O filme começa junto a um velho telescópio alemão em Santiago do Chile, espaço para que a voz do próprio realizador nos contextualize no tempo, no espaço, sob coordenadas da sua vida pessoal. Ruma depois ao Atacama, escutando primeiro um astrónomo, que explica porque tudo o que vemos, na verdade, é o passado (afinal a luz leva tempo a ir de um ponto a outro, nem que milissegundos quando falamos de distâncias curtas). Só o nosso pensamento traduz o presente… Depois um arqueólogo, que nos dá conta dos velhos migrantes que passavam pela região. Mais adiante um arquiteto, em tempos preso político num campo de concentração que o regime de Pinoctet instalou nas instalações de uma velha mina. E só então as mulheres que, de pás nas mãos, procuram entre o solo as memórias daqueles que perderam.

Todos fazem do passado a razão de ser do seu presente. Todos convergem àquele espaço. Dali saindo análises da composição das estrelas. Dali saindo os restos de velhos habitantes que hoje estão guardados em arquivos de museu. E os corpos achados dos opositores do regime que regeu o Chile depois de 1973 e que, também em caixas, mas noutros arquivos, aguardam quem os identifique.

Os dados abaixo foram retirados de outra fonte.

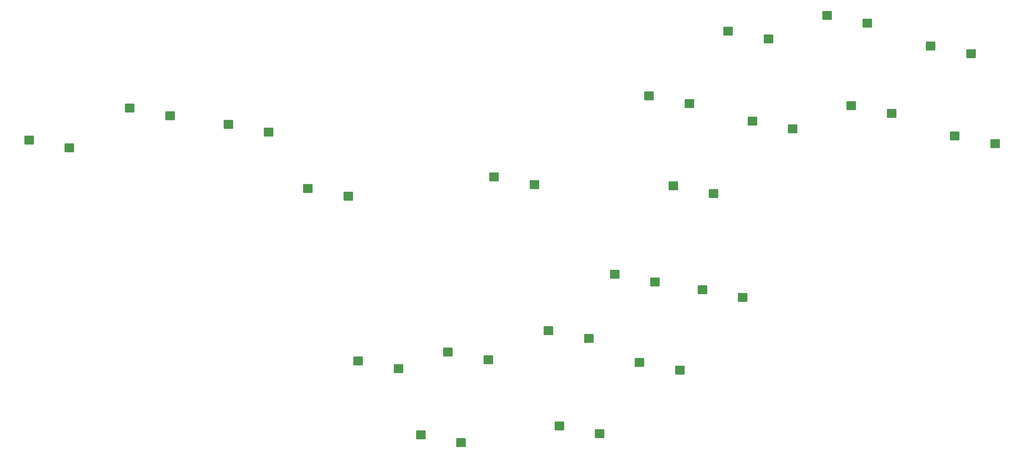
<source format=gbp>
G04 #@! TF.GenerationSoftware,KiCad,Pcbnew,(7.0.0)*
G04 #@! TF.CreationDate,2023-07-02T10:59:24-07:00*
G04 #@! TF.ProjectId,OpenOblongChocs,4f70656e-4f62-46c6-9f6e-6743686f6373,rev?*
G04 #@! TF.SameCoordinates,Original*
G04 #@! TF.FileFunction,Paste,Bot*
G04 #@! TF.FilePolarity,Positive*
%FSLAX46Y46*%
G04 Gerber Fmt 4.6, Leading zero omitted, Abs format (unit mm)*
G04 Created by KiCad (PCBNEW (7.0.0)) date 2023-07-02 10:59:24*
%MOMM*%
%LPD*%
G01*
G04 APERTURE LIST*
G04 Aperture macros list*
%AMRoundRect*
0 Rectangle with rounded corners*
0 $1 Rounding radius*
0 $2 $3 $4 $5 $6 $7 $8 $9 X,Y pos of 4 corners*
0 Add a 4 corners polygon primitive as box body*
4,1,4,$2,$3,$4,$5,$6,$7,$8,$9,$2,$3,0*
0 Add four circle primitives for the rounded corners*
1,1,$1+$1,$2,$3*
1,1,$1+$1,$4,$5*
1,1,$1+$1,$6,$7*
1,1,$1+$1,$8,$9*
0 Add four rect primitives between the rounded corners*
20,1,$1+$1,$2,$3,$4,$5,0*
20,1,$1+$1,$4,$5,$6,$7,0*
20,1,$1+$1,$6,$7,$8,$9,0*
20,1,$1+$1,$8,$9,$2,$3,0*%
G04 Aperture macros list end*
%ADD10RoundRect,0.260000X-1.065000X-1.040000X1.065000X-1.040000X1.065000X1.040000X-1.065000X1.040000X0*%
G04 APERTURE END LIST*
D10*
X74440977Y-67122122D03*
X62950977Y-64922122D03*
X250932232Y-54475127D03*
X239442232Y-52275127D03*
X257827967Y-80143373D03*
X246337967Y-77943373D03*
X206823500Y-77576866D03*
X195333500Y-75376866D03*
X222321182Y-121463438D03*
X210831182Y-119263438D03*
X103079109Y-57917579D03*
X91589109Y-55717579D03*
X266120123Y-109727547D03*
X254630123Y-107527547D03*
X153796535Y-80863063D03*
X142306535Y-78663063D03*
X273441859Y-36024517D03*
X261951859Y-33824517D03*
X131174442Y-62623538D03*
X119684442Y-60423538D03*
X225392454Y-148585835D03*
X213902454Y-146385835D03*
X185956303Y-151157386D03*
X174466303Y-148957386D03*
X168122695Y-130053616D03*
X156632695Y-127853616D03*
X308496667Y-57228545D03*
X297006667Y-55028545D03*
X331080568Y-40261907D03*
X319590568Y-38061907D03*
X248224837Y-130481357D03*
X236734837Y-128281357D03*
X280337853Y-61693729D03*
X268847853Y-59493729D03*
X337976562Y-65931119D03*
X326486562Y-63731119D03*
X301600673Y-31559333D03*
X290110673Y-29359333D03*
X193723651Y-127514304D03*
X182233651Y-125314304D03*
X241153565Y-105358960D03*
X229663565Y-103158960D03*
M02*

</source>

O Botão de Nácar, estreado na edição de 2015 do Festival de Berlim, usa um método de trabalho semelhante para procurar, num outro cenário, planos de épocas diferentes da história chilena. Desta vez Guzmán ruma mais a sul, até à Patagónia, da qual, tal como no deserto do Atacama, nos dá conta da pujança do recorte da paisagem, como que mostrando como eram aqueles lugares antes do homem lá ter chegado. É contudo humana a história que aqui se conta. Focara ora nas cinco grandes tribos nativas que habitavam aquelas regiões (uma delas tendo desenvolvido um gosto pela pintura do corpo que velhas fotografias ajudam a recordar), ora nos ecos do regime de Pinochet, voltando a evocar memórias de detenções, tortura e morte, mais de mil sendo os corpos que, com ou sem vida, foram lançados para o mar naquelas paragens, a partir de helicópteros que assim afastavam opositores indesejados.

Há um contraste vincado entre uma harmonia talhada entre as populações nativas e o ambiente e a intervenção mais agressiva (e mesmo violenta) que chegou com os colonos no século XIX. E vale a pena notar como, através de palavras de velhos dialetos autóctones se vincam as diferenças entre valores dos que lá habitavam e dos que chegaram com a força das armas e do dinheiro para assumir o poder e moldar aquelas gentes e lugares à sua imagem.

Com uma dimensão mais poética do que Nostalgia da Luz, o Botão de Nácar expressa ainda olhares, que não seriam estranhos a códigos indígenas, sobre a água, o nomadismo, as memórias…

Com uma espantosa direção de fotografia, mas que não quer nunca ser maneirista nem fabricante de postalinhos, estabelecendo claros contrastes entre a contemplação de uma paisagem que tem tanto de bela como de desolada e os rostos próximos daqueles que escutamos, Nostalgia Da Luz e O Botão de Nácar revelam na forma um registo autoral marcado por um fortíssimo ponto de vista. Juntos desenham propostas únicas de abordagem a um tempo e um lugar. E contam uma história (ou várias que de cruzam) que ajudam a dar a conhecer afinal o que é o Chile.

Os filmes ‘Nostalgia da Luz’ e ‘O Botão de Nácar’, ambos com realização de Patricio Guzmán, estão disponíveis em DVD numa edição da Midas Filmes.